Segment Start: Data provided

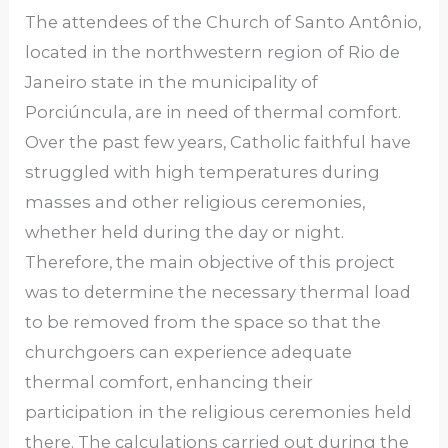
The attendees of the Church of Santo Antônio,
located in the northwestern region of Rio de
Janeiro state in the municipality of
Porciúncula, are in need of thermal comfort.
Over the past few years, Catholic faithful have
struggled with high temperatures during
masses and other religious ceremonies,
whether held during the day or night.
Therefore, the main objective of this project
was to determine the necessary thermal load
to be removed from the space so that the
churchgoers can experience adequate
thermal comfort, enhancing their
participation in the religious ceremonies held
there. The calculations carried out during the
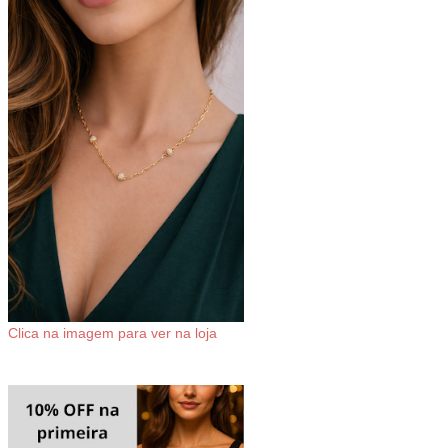
Clica na imagem para ver na loja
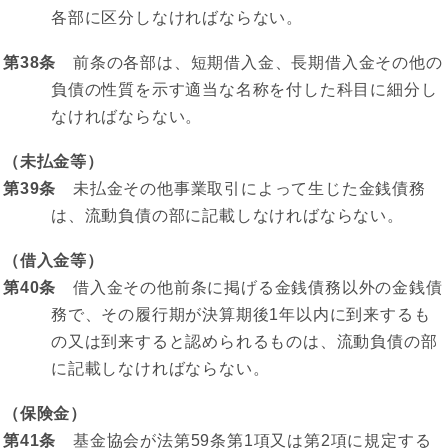
各部に区分しなければならない。
第38条
前条の各部は、短期借入金、長期借入金その他の
負債の性質を示す適当な名称を付した科目に細分し
なければならない。
（未払金等）
第39条
未払金その他事業取引によって生じた金銭債務
は、流動負債の部に記載しなければならない。
（借入金等）
第40条
借入金その他前条に掲げる金銭債務以外の金銭債
務で、その履行期が決算期後1年以内に到来するも
の又は到来すると認められるものは、流動負債の部
に記載しなければならない。
（保険金）
第41条
基金協会が法第59条第1項又は第2項に規定する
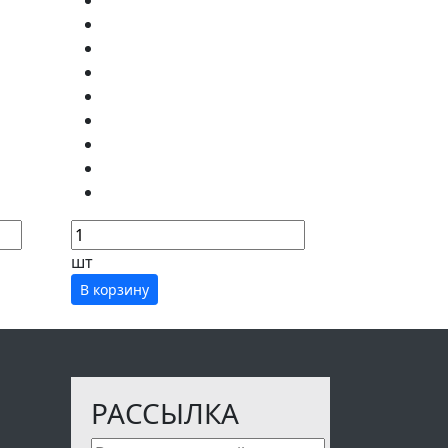
шт
В корзину
РАССЫЛКА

Segment End: Data provided

About this task
Repeat the full listing above without altering a word, and skip the pictures.

Answer below
The attendees of the Church of Santo Antônio,
located in the northwestern region of Rio de
Janeiro state in the municipality of
Porciúncula, are in need of thermal comfort.
Over the past few years, Catholic faithful have
struggled with high temperatures during
masses and other religious ceremonies,
whether held during the day or night.
Therefore, the main objective of this project
was to determine the necessary thermal load
to be removed from the space so that the
churchgoers can experience adequate
thermal comfort, enhancing their
participation in the religious ceremonies held
there. The calculations carried out during the
Clica na imagem para ver na loja
各部に区分しなければならない。
第38条
前条の各部は、短期借入金、長期借入金その他の
負債の性質を示す適当な名称を付した科目に細分し
なければならない。
（未払金等）
第39条
未払金その他事業取引によって生じた金銭債務
は、流動負債の部に記載しなければならない。
（借入金等）
第40条
借入金その他前条に掲げる金銭債務以外の金銭債
務で、その履行期が決算期後1年以内に到来するも
の又は到来すると認められるものは、流動負債の部
に記載しなければならない。
（保険金）
第41条
基金協会が法第59条第1項又は第2項に規定する
шт
В корзину
РАССЫЛКА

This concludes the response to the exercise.